* Records for the task:
________________________
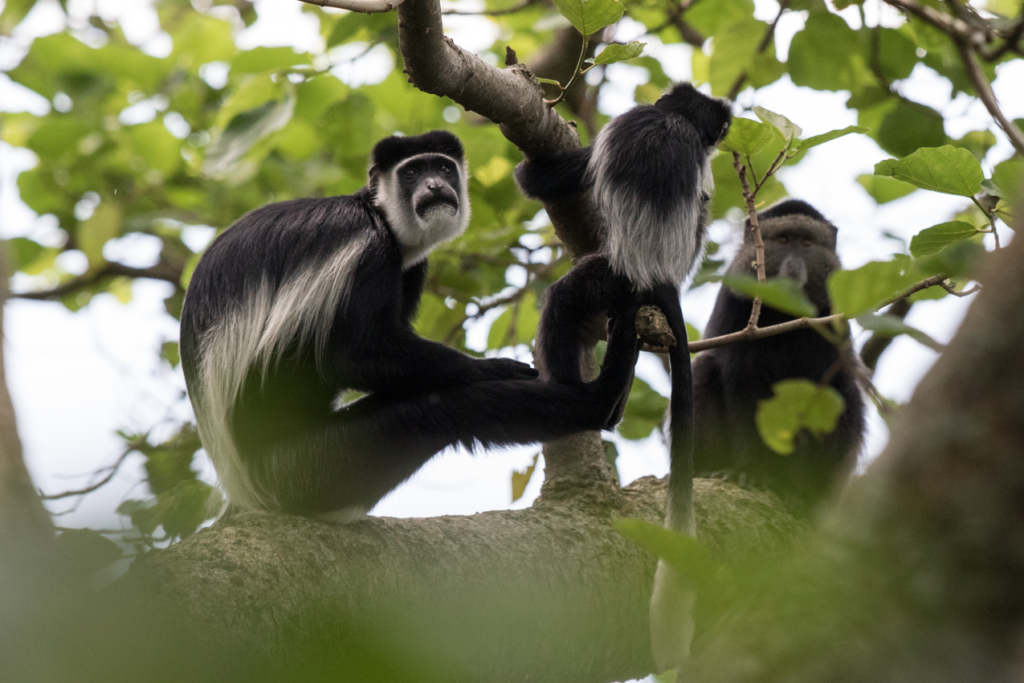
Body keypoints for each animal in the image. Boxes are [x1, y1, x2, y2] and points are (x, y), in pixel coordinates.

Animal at [692, 197, 868, 511]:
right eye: (784, 241)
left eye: (807, 243)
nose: (795, 265)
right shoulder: (735, 306)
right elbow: (744, 388)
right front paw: (751, 473)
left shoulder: (831, 320)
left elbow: (818, 394)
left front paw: (797, 492)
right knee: (703, 368)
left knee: (845, 390)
________________________
* Work to be completed: Give back each line above exactly, with pictures dropped.

* Expected answer:
Body keypoints for each animal in the image. Boxes are [x1, y1, x2, y2] and points are (x, y), in pixel coordinates.

Animal at [692, 197, 868, 511]:
right eye: (784, 241)
left eye: (807, 243)
nose: (795, 265)
right shoulder: (735, 306)
right elbow: (744, 388)
right front paw: (751, 473)
left shoulder: (831, 320)
left elbow: (818, 394)
left front paw: (797, 492)
right knee: (703, 368)
left knee: (845, 390)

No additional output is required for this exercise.